LA LISTE DE LA MATINALE
Pendant que créateurs, producteurs et diffuseurs discutent de l’avenir de la télévision au festival de La Rochelle, les téléspectateurs apprécieront la belle tenue des nouveautés de la semaine, essentiellement françaises même si la troisième saison de The Morning Show fait plus que bonne mesure.
« Tapie » : j’aurais voulu être un artiste
En trente ans et quelques épisodes majeurs de la vie de « Nanar », le biopic de Tristan Séguéla et Olivier Demangel brosse autant le portrait d’un self-made-man à la française qu’il dresse le tableau d’un pays en voie de fracturation économique. Sous les traits de Laurent Lafitte (parfait), le fils de chauffagiste rêve de succès mais il n’en maîtrise pas les codes. Alors il commence par la chanson (la série fait de cette vocation d’artiste raté un puissant moteur du personnage), puis passe à l’électroménager, au paramédical… avant que l’activité des entreprises qu’il crée ou qu’il rachète à bas prix ne devienne complètement secondaire par rapport au bénéfice qu’il peut en tirer. Plutôt que d’aller fouiller la psychologie de l’homme, la série s’intéresse aux conséquences – économiques, sociales, judiciaires, personnelles… – d’une carrière qui mènera l’homme jusqu’au ministère de la ville, puis à la prison. Equilibrée par des personnages secondaires soigneusement écrits et interprétés, cette fuite en avant culmine en un dernier épisode particulièrement réussi, qui met Bernard Tapie face à la justice et à la nécessité de répondre de ses actes. L’homme n’en sortira pas grandi. Le capitalisme non plus. Au. F.
Série créée par Olivier Demangel et Tristan Séguéla, réalisée par Tristan Séguéla. Avec Laurent Lafitte, Joséphine Japy, Antoine Reinartz, Patrick d’Assumçao, Camille Chamoux, David Talbot (France, 2023, 7 x 55 minutes). En intégralité sur Netflix le 13 septembre.

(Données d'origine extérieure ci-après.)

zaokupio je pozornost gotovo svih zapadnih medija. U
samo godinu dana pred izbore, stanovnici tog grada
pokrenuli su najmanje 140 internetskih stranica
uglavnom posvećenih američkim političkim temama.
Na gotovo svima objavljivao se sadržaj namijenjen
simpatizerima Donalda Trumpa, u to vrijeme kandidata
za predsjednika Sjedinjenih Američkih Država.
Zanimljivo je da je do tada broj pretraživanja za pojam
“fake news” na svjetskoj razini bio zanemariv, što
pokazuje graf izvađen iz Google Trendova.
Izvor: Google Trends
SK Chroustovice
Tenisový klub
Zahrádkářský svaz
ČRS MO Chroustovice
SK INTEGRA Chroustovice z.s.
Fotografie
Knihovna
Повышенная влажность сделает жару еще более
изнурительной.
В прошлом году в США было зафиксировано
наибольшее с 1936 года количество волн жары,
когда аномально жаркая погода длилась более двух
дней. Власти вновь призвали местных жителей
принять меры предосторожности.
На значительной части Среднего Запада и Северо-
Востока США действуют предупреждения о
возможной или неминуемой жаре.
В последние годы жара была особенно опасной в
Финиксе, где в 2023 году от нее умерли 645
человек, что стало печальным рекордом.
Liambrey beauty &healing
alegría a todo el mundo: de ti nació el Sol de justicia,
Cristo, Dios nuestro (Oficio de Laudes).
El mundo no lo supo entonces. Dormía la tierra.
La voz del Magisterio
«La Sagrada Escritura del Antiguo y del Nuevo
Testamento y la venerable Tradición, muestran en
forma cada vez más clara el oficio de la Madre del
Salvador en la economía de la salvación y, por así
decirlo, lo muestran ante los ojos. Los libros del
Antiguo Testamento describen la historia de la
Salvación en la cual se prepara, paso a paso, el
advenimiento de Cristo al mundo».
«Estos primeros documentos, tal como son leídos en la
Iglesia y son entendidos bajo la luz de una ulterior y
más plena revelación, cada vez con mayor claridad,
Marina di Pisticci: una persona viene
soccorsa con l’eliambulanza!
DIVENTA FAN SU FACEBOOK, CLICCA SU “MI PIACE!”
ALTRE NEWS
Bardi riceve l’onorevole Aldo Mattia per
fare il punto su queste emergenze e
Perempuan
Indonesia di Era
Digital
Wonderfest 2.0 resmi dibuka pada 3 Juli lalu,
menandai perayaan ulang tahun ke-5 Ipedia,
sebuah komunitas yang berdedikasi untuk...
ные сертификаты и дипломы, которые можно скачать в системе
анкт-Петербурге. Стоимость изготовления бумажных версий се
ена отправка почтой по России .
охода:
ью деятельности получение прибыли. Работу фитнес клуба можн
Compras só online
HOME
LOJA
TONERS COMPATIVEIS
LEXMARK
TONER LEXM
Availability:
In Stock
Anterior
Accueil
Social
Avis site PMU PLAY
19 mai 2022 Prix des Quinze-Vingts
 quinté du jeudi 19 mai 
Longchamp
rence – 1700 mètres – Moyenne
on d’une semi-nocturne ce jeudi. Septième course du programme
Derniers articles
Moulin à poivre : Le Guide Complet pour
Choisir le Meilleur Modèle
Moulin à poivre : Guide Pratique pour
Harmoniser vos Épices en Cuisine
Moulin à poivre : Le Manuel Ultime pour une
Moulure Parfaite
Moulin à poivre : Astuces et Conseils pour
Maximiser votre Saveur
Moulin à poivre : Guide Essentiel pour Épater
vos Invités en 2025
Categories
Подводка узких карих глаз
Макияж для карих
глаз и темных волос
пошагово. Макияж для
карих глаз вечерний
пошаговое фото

« Rictus » : rire de tout ou ne plus rire du tout ?
Dans un monde où le rire, jugé dégradant et insultant, a été banni, les êtres humains n’ont plus à leur disposition qu’une horrible grimace (lèvres pincées vers le bas, nez tendu, menton rentré, yeux vitreux… mention spéciale aux comédiens) pour exprimer leur joie. Les autorités veillent, qui réprimandent les récalcitrants : casque orthodontique antirire pour les enfants, séances de « rieurs anonymes » pour les adultes. Mais, contre l’esprit de sérieux, une résistance s’organise, menée par les nostalgiques du monde d’avant, ceux pour qui l’on peut rire de tout. Et même les policiers du rire les plus zélés, tel Stéphane (Fred Testot), ne sont pas à l’abri qu’une émotion – en l’occurrence amoureuse – ne vienne leur étirer les babines. Au-delà du potentiel comique de la proposition (on rit d’ailleurs souvent), la série d’Arnaud Malherbe et de Marion Festraëts (Prix de la meilleure série française à Séries Mania) vaut évidemment pour sa tentative de réponse aux questionnements de notre époque sur l’humour et son corollaire, l’offense. Au milieu des gags, qui consistent essentiellement à tourner en ridicule ce monde où la bienveillance, les chatons et les hamsters ont remplacé toute faculté critique, se dessine une satire plus politique sur la liberté d’être soi et ses limites. Au. F.